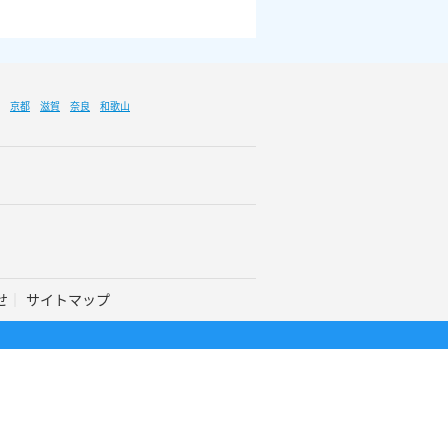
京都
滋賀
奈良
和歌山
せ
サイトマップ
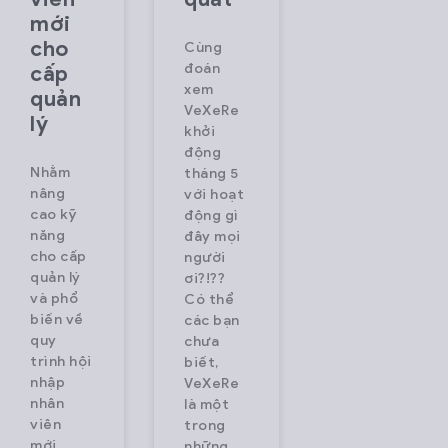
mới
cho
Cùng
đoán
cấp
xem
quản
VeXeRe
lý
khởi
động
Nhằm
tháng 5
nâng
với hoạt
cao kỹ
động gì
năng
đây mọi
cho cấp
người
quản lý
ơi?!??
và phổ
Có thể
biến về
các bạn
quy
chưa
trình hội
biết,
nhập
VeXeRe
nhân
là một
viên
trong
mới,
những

◆ ◆ ◆ ◆ ◆ ◆ ◆

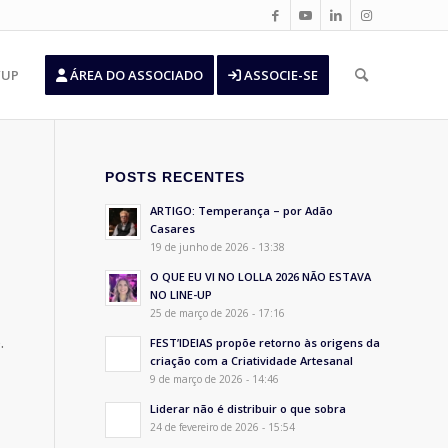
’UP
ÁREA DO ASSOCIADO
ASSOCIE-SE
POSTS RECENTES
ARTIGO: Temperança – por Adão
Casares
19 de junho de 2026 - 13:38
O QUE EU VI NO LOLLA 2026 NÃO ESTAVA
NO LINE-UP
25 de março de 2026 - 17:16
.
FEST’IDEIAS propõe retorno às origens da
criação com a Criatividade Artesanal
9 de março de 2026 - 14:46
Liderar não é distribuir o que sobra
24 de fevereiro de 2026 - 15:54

◆ ◆ ◆ ◆ ◆ ◆ ◆

- **PROBLEM TO SOLVE**: Your answer should be all lines from the data that contain "março".

- **ANSWER TO THE EXERCISE**:
25 de março de 2026 - 17:16
9 de março de 2026 - 14:46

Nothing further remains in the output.